===== Given data =====
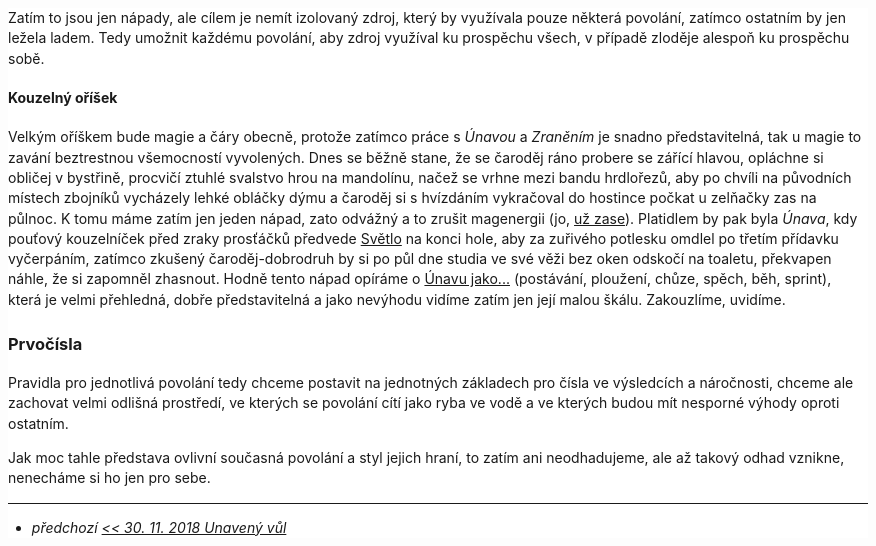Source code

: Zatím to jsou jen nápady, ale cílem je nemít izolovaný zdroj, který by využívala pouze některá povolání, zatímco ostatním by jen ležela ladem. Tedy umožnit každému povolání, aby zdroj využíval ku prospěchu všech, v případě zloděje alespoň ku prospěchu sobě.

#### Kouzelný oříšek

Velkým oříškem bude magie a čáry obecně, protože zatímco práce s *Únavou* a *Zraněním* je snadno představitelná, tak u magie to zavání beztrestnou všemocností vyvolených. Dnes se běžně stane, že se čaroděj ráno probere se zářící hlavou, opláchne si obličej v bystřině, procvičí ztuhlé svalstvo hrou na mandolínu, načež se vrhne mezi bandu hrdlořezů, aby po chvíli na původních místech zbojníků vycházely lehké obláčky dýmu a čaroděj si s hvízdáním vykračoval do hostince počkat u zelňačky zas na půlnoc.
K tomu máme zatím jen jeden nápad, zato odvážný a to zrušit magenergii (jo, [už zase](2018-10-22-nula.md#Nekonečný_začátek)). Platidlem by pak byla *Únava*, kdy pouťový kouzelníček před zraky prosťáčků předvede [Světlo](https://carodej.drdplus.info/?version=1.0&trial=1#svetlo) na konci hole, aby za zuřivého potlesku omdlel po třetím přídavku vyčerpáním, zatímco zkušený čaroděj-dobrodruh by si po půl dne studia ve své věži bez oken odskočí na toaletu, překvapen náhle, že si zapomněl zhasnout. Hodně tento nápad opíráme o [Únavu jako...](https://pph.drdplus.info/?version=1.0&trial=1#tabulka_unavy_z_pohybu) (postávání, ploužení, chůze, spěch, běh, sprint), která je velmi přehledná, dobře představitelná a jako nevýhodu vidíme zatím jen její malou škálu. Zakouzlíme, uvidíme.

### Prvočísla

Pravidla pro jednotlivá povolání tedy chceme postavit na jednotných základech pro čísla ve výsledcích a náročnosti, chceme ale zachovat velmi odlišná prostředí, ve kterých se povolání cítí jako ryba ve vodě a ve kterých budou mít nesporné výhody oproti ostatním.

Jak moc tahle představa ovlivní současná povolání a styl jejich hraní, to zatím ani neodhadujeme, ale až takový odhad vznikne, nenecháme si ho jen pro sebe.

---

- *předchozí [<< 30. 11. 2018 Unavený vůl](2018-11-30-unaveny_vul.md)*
=====
===== Given data =====
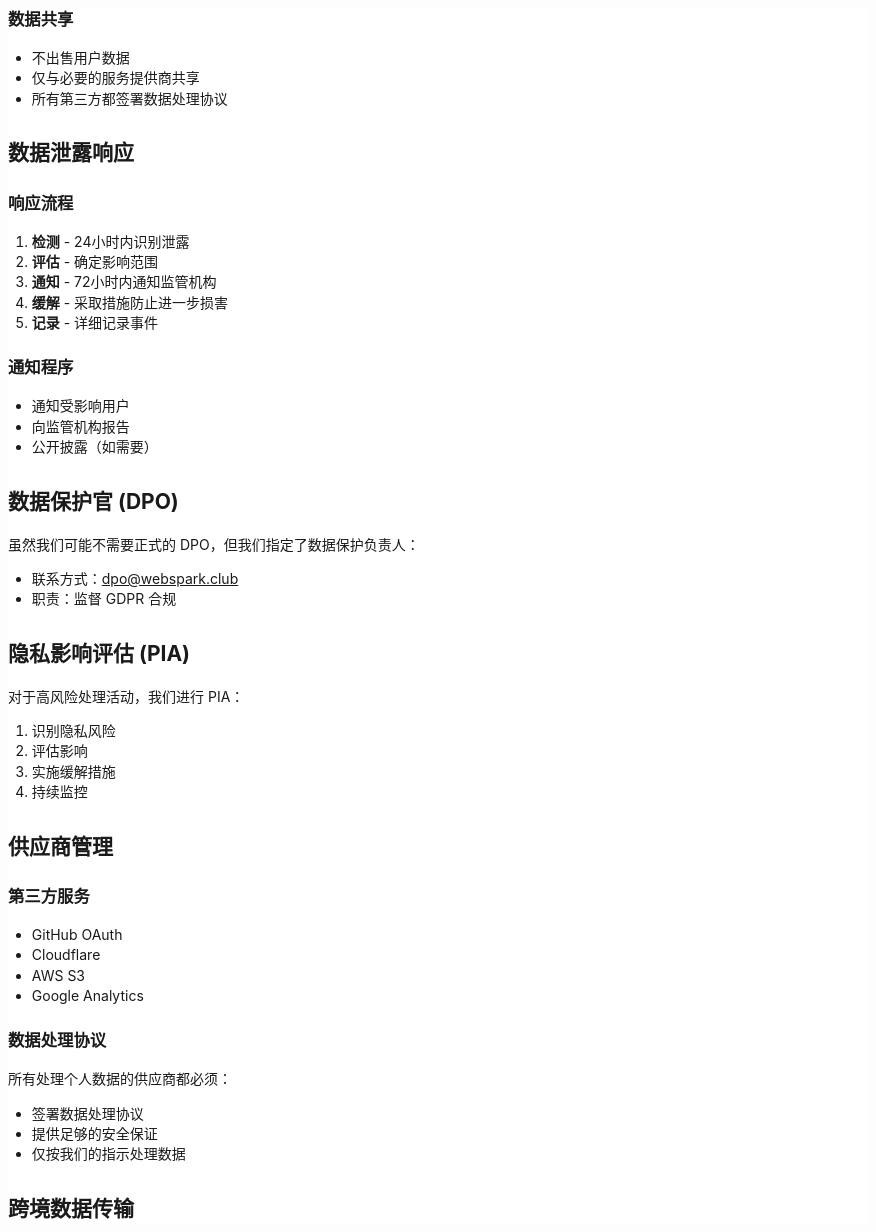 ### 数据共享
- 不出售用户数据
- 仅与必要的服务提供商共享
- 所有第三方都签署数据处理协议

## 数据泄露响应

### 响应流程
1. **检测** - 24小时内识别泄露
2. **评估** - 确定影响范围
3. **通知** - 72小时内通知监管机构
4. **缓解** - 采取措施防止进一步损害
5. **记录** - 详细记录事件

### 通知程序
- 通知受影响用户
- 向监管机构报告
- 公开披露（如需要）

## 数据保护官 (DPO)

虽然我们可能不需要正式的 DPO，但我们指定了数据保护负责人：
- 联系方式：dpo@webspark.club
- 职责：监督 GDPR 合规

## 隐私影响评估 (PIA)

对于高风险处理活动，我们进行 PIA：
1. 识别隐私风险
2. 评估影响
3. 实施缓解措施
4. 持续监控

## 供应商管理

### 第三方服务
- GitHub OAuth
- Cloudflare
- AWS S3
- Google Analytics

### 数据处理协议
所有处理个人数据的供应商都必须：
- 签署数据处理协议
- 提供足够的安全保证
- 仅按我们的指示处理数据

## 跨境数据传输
=====
Assigned task:
What you write must match the listing exactly, from the line with "Source code" up to and including the line with "### Prvočísla". Pictures stay out.

Finished task:
Source code

: Zatím to jsou jen nápady, ale cílem je nemít izolovaný zdroj, který by využívala pouze některá povolání, zatímco ostatním by jen ležela ladem. Tedy umožnit každému povolání, aby zdroj využíval ku prospěchu všech, v případě zloděje alespoň ku prospěchu sobě.

#### Kouzelný oříšek

Velkým oříškem bude magie a čáry obecně, protože zatímco práce s *Únavou* a *Zraněním* je snadno představitelná, tak u magie to zavání beztrestnou všemocností vyvolených. Dnes se běžně stane, že se čaroděj ráno probere se zářící hlavou, opláchne si obličej v bystřině, procvičí ztuhlé svalstvo hrou na mandolínu, načež se vrhne mezi bandu hrdlořezů, aby po chvíli na původních místech zbojníků vycházely lehké obláčky dýmu a čaroděj si s hvízdáním vykračoval do hostince počkat u zelňačky zas na půlnoc.
K tomu máme zatím jen jeden nápad, zato odvážný a to zrušit magenergii (jo, [už zase](2018-10-22-nula.md#Nekonečný_začátek)). Platidlem by pak byla *Únava*, kdy pouťový kouzelníček před zraky prosťáčků předvede [Světlo](https://carodej.drdplus.info/?version=1.0&trial=1#svetlo) na konci hole, aby za zuřivého potlesku omdlel po třetím přídavku vyčerpáním, zatímco zkušený čaroděj-dobrodruh by si po půl dne studia ve své věži bez oken odskočí na toaletu, překvapen náhle, že si zapomněl zhasnout. Hodně tento nápad opíráme o [Únavu jako...](https://pph.drdplus.info/?version=1.0&trial=1#tabulka_unavy_z_pohybu) (postávání, ploužení, chůze, spěch, běh, sprint), která je velmi přehledná, dobře představitelná a jako nevýhodu vidíme zatím jen její malou škálu. Zakouzlíme, uvidíme.

### Prvočísla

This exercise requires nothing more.